## Textauszug
'''
Die Fragen lassen sich in drei Gruppen einteilen:

  • rhetorische Fragen, die ausdrücken, dass Hiob bei der Schöpfung der Welt nicht anwesend war, dass nicht er, sondern Gott die Welt erschaffen hat, und dass Hiob daher Vieles nicht wissen kann (38,4–11);
  • rhetorische Fragen, die ausdrücken, dass Hiob an der Welterhaltung, dem täglichen »Management« der Welt, ebenfalls keinen Anteil hat (v.a. 38,12–38);
  • rhetorische Fragen und Beschreibungen zu wilden Tieren (38,39 – 39,30; 40,15 – 41,26): Tiere, die …

… der Mensch nicht versorgt: Löwe, Rabe, Steinbock;

… der Mensch nicht nutzbar machen kann: Wildesel, Wildstier;

… der Mensch nicht versteht: Straußenhenne;

… der Mensch nicht befähigt: Pferd, Habicht, Geier;

… der Mensch nicht kontrollieren kann: Behemot und Leviatan.

Vier Gegenüberstellungen ergeben sich daraus:

  • Nicht der Mensch hat die Welt erschaffen, sondern Gott.
  • Nicht der Mensch lenkt den Lauf der Welt, sondern Gott.
  • Nicht der Mensch hat vollkommene Einsicht in die Welt, sondern Gott.
  • Das Schöpfungswerk Gottes ist prachtvoll und gewaltig, gleichzeitig aber für den Menschen unergründlich und unkontrollierbar.

Was hat dies alles mit dem Leiden Hiobs zu tun? Die Antwort ist so einfach wie verblüffend. Etwas salopp gesagt:

„Mit dem Leiden des Gerechten ist es wie mit dem Krokodil:
Nur Gott weiß, warum es beides gibt.“ (David Clines)

So wie der Sinn vieler Dinge in der Schöpfung der menschlichen Einsicht verschlossen bleibt, so bleibt auch der Sinn des Leidens dem Menschen verschlossen. Hiob hat kein Recht darauf, dass sein Leiden erklärt wird, genauso wenig wie er das Recht darauf hat, dass ihm der Sinn des Krokodils erklärt wird. Und schon gar nicht hat Hiob das Recht, Gottes Regiment zu hinterfragen (Clines).

Es geht hierbei nicht einfach um das Gegenüber kleiner Mensch – großer Gott, sondern um die Klärung des Verhältnisses von Geschöpf und Schöpfer.
'''
## Gespeicherte Daten
'''
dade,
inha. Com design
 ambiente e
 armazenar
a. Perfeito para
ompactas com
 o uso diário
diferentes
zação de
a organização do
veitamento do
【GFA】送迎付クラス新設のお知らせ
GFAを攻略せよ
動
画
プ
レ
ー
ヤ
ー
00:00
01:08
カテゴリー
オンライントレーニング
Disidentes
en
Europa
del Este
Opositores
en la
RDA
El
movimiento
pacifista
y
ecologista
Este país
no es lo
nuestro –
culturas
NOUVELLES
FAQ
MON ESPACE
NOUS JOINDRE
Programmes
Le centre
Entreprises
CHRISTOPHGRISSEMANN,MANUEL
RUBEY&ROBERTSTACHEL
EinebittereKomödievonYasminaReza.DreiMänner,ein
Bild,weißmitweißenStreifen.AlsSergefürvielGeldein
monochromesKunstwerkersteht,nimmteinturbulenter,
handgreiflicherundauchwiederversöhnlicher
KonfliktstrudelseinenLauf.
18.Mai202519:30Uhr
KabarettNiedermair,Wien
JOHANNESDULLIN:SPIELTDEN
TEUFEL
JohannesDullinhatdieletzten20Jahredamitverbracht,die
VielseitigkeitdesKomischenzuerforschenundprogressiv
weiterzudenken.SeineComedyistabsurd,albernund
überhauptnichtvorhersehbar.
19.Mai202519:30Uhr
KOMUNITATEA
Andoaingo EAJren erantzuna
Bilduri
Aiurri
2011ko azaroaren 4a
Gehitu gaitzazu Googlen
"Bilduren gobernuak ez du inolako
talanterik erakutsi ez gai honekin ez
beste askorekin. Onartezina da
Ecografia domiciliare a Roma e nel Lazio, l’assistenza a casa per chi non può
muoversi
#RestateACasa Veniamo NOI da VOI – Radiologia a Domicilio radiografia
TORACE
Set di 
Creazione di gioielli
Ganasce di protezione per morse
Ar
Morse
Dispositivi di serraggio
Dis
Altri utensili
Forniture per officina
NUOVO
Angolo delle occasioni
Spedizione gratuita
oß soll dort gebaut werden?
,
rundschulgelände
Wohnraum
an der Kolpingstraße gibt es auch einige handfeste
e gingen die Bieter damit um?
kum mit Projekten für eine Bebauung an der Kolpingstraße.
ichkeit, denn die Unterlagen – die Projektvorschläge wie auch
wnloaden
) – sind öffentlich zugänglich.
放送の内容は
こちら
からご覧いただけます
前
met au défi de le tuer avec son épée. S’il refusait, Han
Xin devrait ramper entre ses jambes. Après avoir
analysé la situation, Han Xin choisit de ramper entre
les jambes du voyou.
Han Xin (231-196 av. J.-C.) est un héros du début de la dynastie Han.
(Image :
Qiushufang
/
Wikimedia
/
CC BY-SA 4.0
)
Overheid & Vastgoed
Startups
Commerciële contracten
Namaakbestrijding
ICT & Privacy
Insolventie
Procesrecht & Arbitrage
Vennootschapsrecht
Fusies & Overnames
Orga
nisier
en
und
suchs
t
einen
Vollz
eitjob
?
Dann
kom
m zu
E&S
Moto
'''
## Aufgabe 1
Nennen Sie alle fünf Beschreibungen, mit denen der Textauszug über Hiob die wilden Tiere im Verhältnis zum Menschen einteilt.
## Aufgabe 2
Schreiben Sie aus dem Textauszug über Hiob den Abschnitt wortgetreu ab, der bei „Was hat dies“ einsetzt und bei „zu hinterfragen (Clines).“ aufhört.
## Aufgabe 3
Beantworten Sie anhand des Textauszugs über Hiob die folgenden Fragen:
(a) Welche Verse gibt der Textauszug für die rhetorischen Fragen zur Schöpfung der Welt an?
(b) Mit welchem Tier wird im Zitat von David Clines das Leiden des Gerechten verglichen?
(c) Um die Klärung welchen Verhältnisses geht es laut dem letzten Satz?
Für die Bearbeitung sind die gespeicherten Einträge nicht erforderlich.

## Antwortfeld 1
- Tiere, die der Mensch nicht versorgt
- Tiere, die der Mensch nicht nutzbar machen kann
- Tiere, die der Mensch nicht versteht
- Tiere, die der Mensch nicht befähigt
- Tiere, die der Mensch nicht kontrollieren kann

## Antwortfeld 2
Was hat dies alles mit dem Leiden Hiobs zu tun? Die Antwort ist so einfach wie verblüffend. Etwas salopp gesagt:

„Mit dem Leiden des Gerechten ist es wie mit dem Krokodil:
Nur Gott weiß, warum es beides gibt.“ (David Clines)

So wie der Sinn vieler Dinge in der Schöpfung der menschlichen Einsicht verschlossen bleibt, so bleibt auch der Sinn des Leidens dem Menschen verschlossen. Hiob hat kein Recht darauf, dass sein Leiden erklärt wird, genauso wenig wie er das Recht darauf hat, dass ihm der Sinn des Krokodils erklärt wird. Und schon gar nicht hat Hiob das Recht, Gottes Regiment zu hinterfragen (Clines).

## Antwortfeld 3
(a) 38,4–11
(b) Mit dem Krokodil
(c) Um das Verhältnis von Geschöpf und Schöpfer